→ Set task a
Set down the passage from the article on Janis Joplin word for word, starting with "But in Janis: Her" and going on through "the late 1960s.".
— Begin Source text —
When music legend Janis Joplin died of a heroin overdose at the Landmark Motor Hotel in Los Angeles on Oct. 4, 1970, one of the brightest lights in the then-short history of rock ‘n’ roll was forever dimmed. At a mere 27 years of age, Joplin had only been famous for about three years, thanks to her charismatically unbridled performances and a powerfully unrivaled singing voice.
A native of Port Arthur, Texas, where she graduated from Thomas Jefferson High School in 1960, Joplin built a legacy as a defining artist of her generation and of rock history that has seemingly skyrocketed with each passing year. Having died at the same age as fellow tragic icons Jimi Hendrix, Jim Morrison, Kurt Cobain and Amy Winehouse, Joplin could easily be seen as the unwitting recipient of a dreadful hand dealt to her by fame’s unforgiving dealer.
But in Janis: Her Life and Music, a new book by noted author and music journalist Holly George-Warren, the personal darkness that brought Joplin to her demise in that motel room is revealed to have been fully active long before the world heard her voice in the late 1960s.
— End Source text —
— Begin Record extracts —
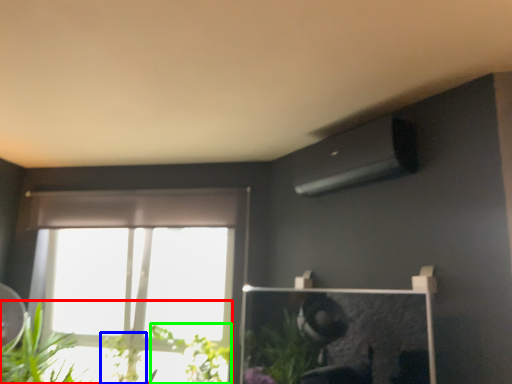
Question: Estimate the real-world distances between objects in this image. Which object is farther from houseplant (highlighted by a red box), plant (highlighted by a blue box) or plant (highlighted by a green box)?

Choices:
 (A) plant
 (B) plant

Answer: (B)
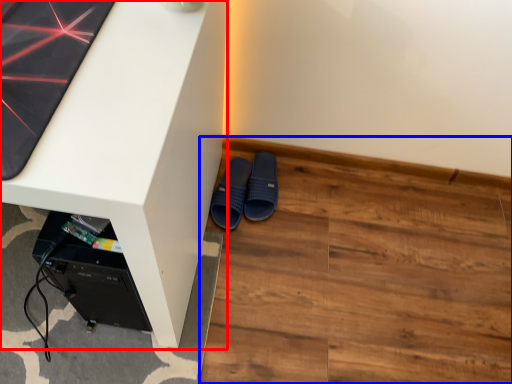
Question: Which object appears farthest to the camera in this image, desk (highlighted by a red box) or hardwood (highlighted by a blue box)?

Choices:
 (A) desk
 (B) hardwood

Answer: (B)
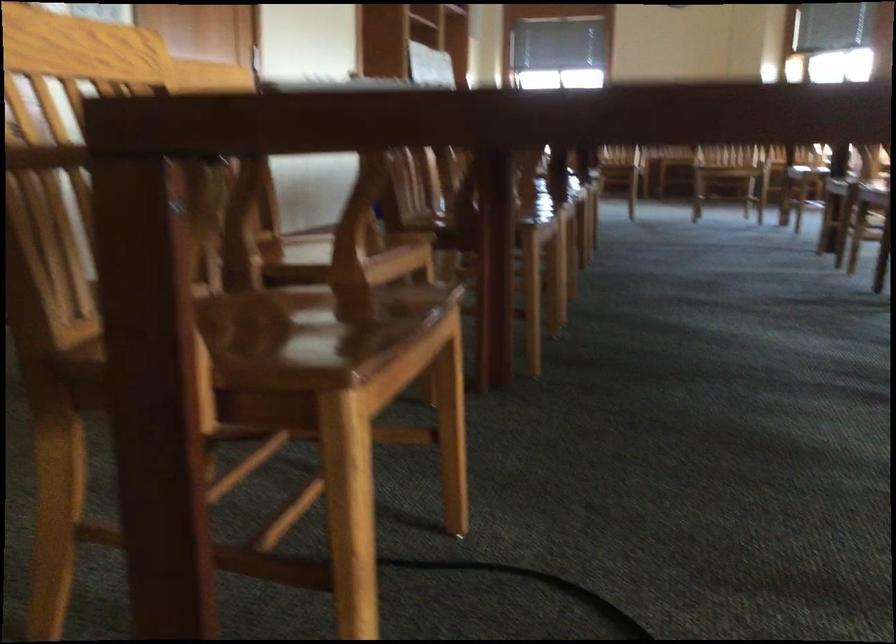
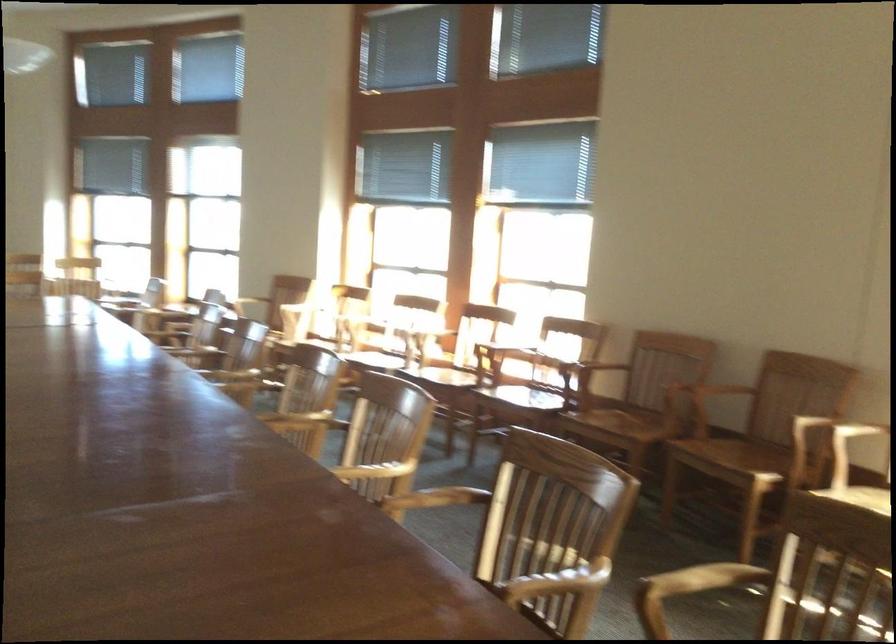
Question: Based on the continuous images, in which direction is the camera rotating? Reply with the corresponding letter.

Choices:
 (A) Left
 (B) Right
 (C) Up
 (D) Down

Answer: (B)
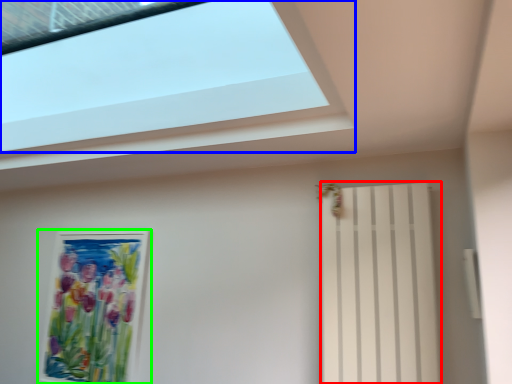
Question: Estimate the real-world distances between objects in this image. Which object is closer to shutter (highlighted by a red box), window (highlighted by a blue box) or picture frame (highlighted by a green box)?

Choices:
 (A) window
 (B) picture frame

Answer: (A)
— End Record extracts —
→ Set task b
Rewrite the entries as a JSON list of strings, one string per line, starting with the line that contains "Question: Which object" and going on through the last line of the entries. Skip blank lines and leave the pictures out.

→ Complete output a
But in Janis: Her Life and Music, a new book by noted author and music journalist Holly George-Warren, the personal darkness that brought Joplin to her demise in that motel room is revealed to have been fully active long before the world heard her voice in the late 1960s.

→ Complete output b
[
  "Question: Which object appears farthest to the camera in this image, desk (highlighted by a red box) or hardwood (highlighted by a blue box)?",
  "Choices:",
  " (A) desk",
  " (B) hardwood",
  "Answer: (B)",
  "Question: Based on the continuous images, in which direction is the camera rotating? Reply with the corresponding letter.",
  "Choices:",
  " (A) Left",
  " (B) Right",
  " (C) Up",
  " (D) Down",
  "Answer: (B)",
  "Question: Estimate the real-world distances between objects in this image. Which object is closer to shutter (highlighted by a red box), window (highlighted by a blue box) or picture frame (highlighted by a green box)?",
  "Choices:",
  " (A) window",
  " (B) picture frame",
  "Answer: (A)"
]